Hit me up with anything you want help testing.

Thanks!!! My problem is that the native Qualcomm Vulkan driver does not load (according to 0cc4m a similar bug to Android). And the Microsoft Vulkan to DirectX12 translation driver runs out of memory, also seems very slow.

So currently I have given up, because the Q4_0_4_8 acceleration for the Snapdragon X CPU is now nearly as fast as my M2 Mac's 10-core GPU (which should i theory be faster than the Snapdragon's GPU). I am waiting to see, what the work on QNN (Qualcomm NPU) in PR#6869 achieves - probably not speed, but less power-consumption. My Surface Pro 11 tends to overheat+throttle even with its Snapdragon X Plus, when running all cores at full load with llama.cpp.

I'm going to try building Vulkan-Loader vulkan-1.lib locally. Was it straightforward?

Totally straightforward. I suggest to use the llama.cpp build instructions for WoA (my PR with the description just got merged) to setup VS2022+tools. git-clone Vulkan-Loader. build with cmake ... -D UPDATE_DEPS=ON. Copy the vulkan-1.lib into the VulkanSDK directory (rename the one there). BE CAREFUL with copying the vulkan-1.dll which also gets built - I broke my Windows once because of mismatches between arm64 and x64 in the paths (DLL-hell).

AndreasKunar commented 3 months ago

Current status - I can't get llama.cpp/Vulkan to run under Windows on ARM with Snapdragon X (Surface 11 Pro base model) and give up for now.

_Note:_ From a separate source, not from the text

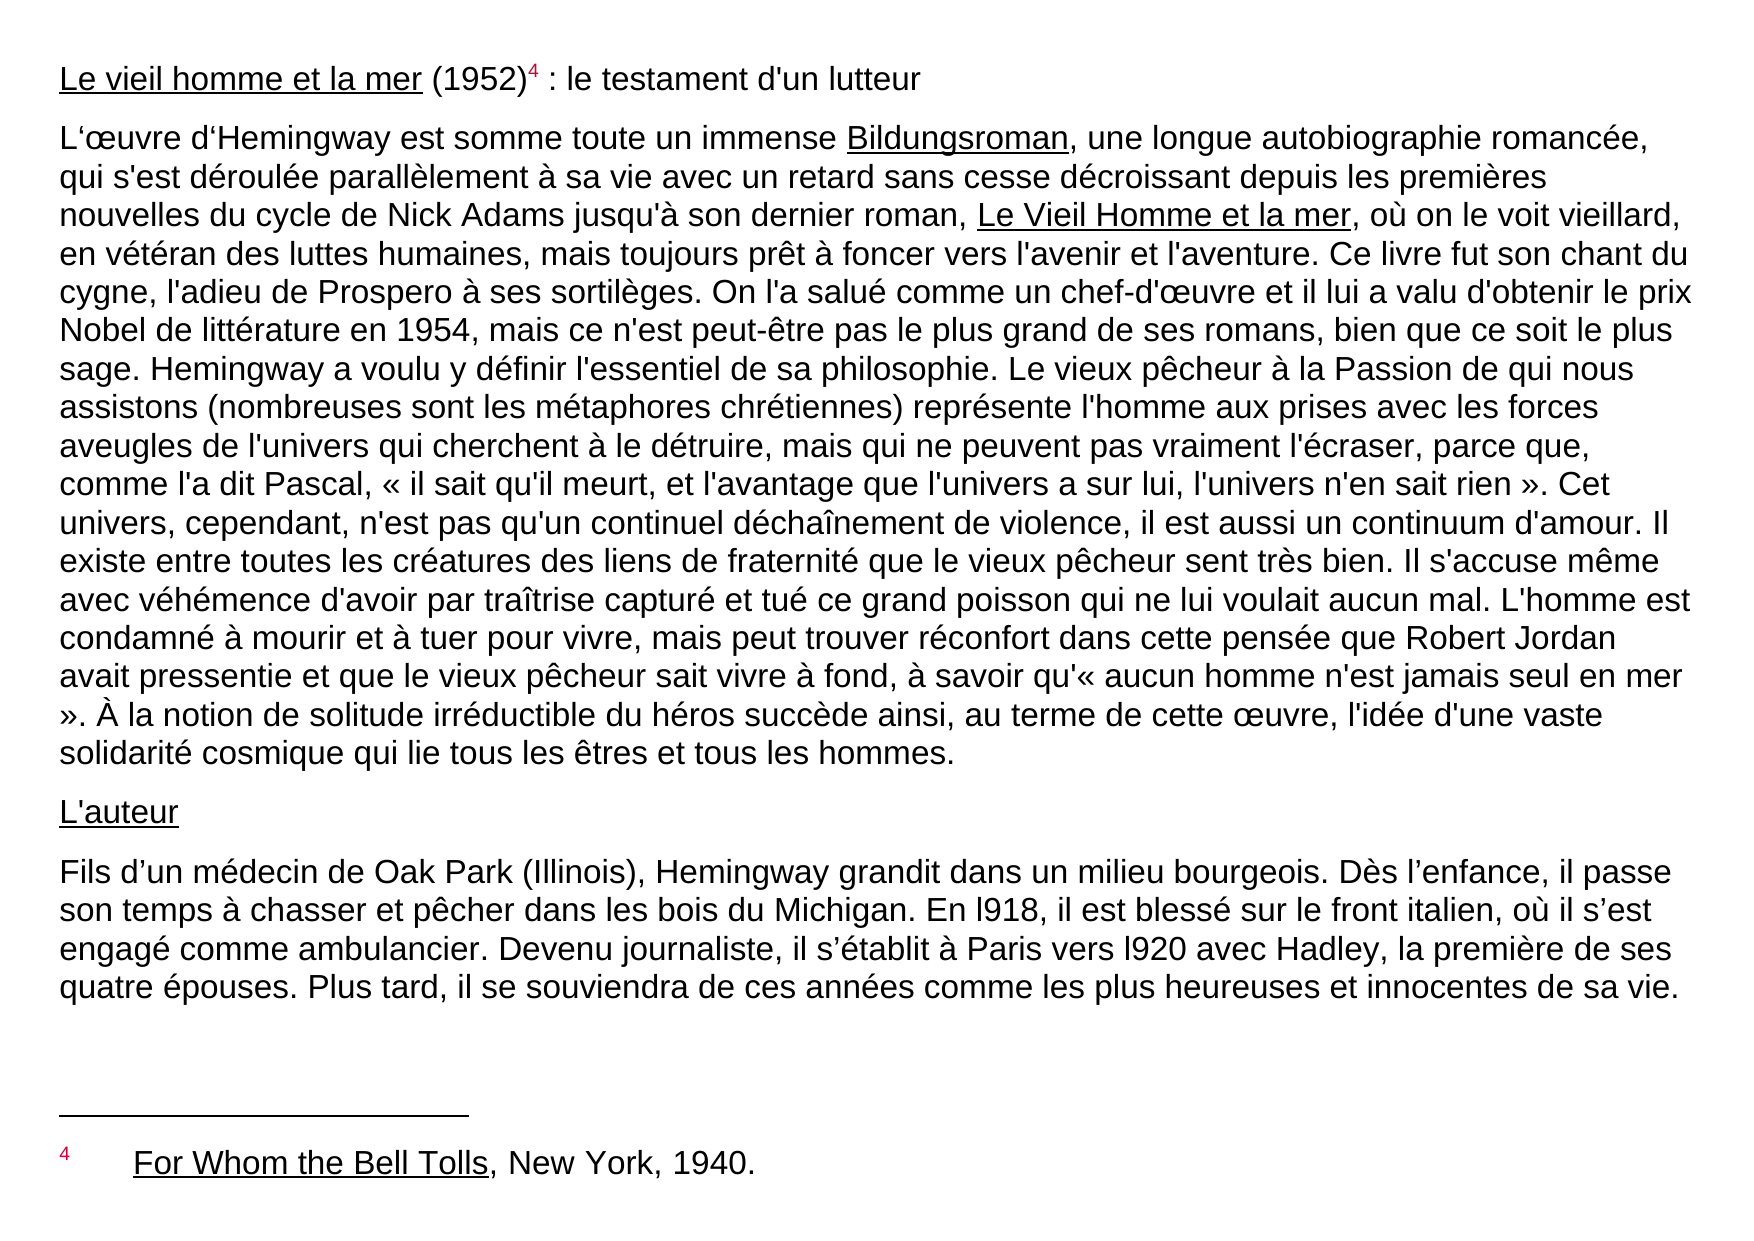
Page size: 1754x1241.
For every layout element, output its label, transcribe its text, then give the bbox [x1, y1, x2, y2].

When debugging it, there always is an internal exception thrown after the call: ggml_vk_create_pipeline(device, device->pipeline_dequant_mul_mat_mat[GGML_TYPE_Q4_K]->l, "matmul_q4_k_f32_l", matmul_q4_k_f32_len, matmul_q4_k_f32_data, "main", 3, sizeof(vk_mat_mat_push_constants), l_wg_denoms, warptile_mmq_l, l_align); which's cause/issue I cannot debug further. Stepping into the call just gets a Debug Error! abort() has been called somewhere in Vulkan or the C++ runtime. And the call parameters don't look different than the similar ones in the code-lines before.

With the Snapdragon X's Adruino anyway probably not faster than the Q4_0_4_8 CPU acceleration, I'm giving up on llama.cpp/vulkan on the Snapdragon X and close this issue. Q4_0_4_8 on the Snapdragon X CPU has approx. the same performance as Q4_0 on my 10-GPU M2.

I'm shifting to try and work with the ollama team to get ollama to run on WoA with the Snapdragon X and support Q4_0_4_8.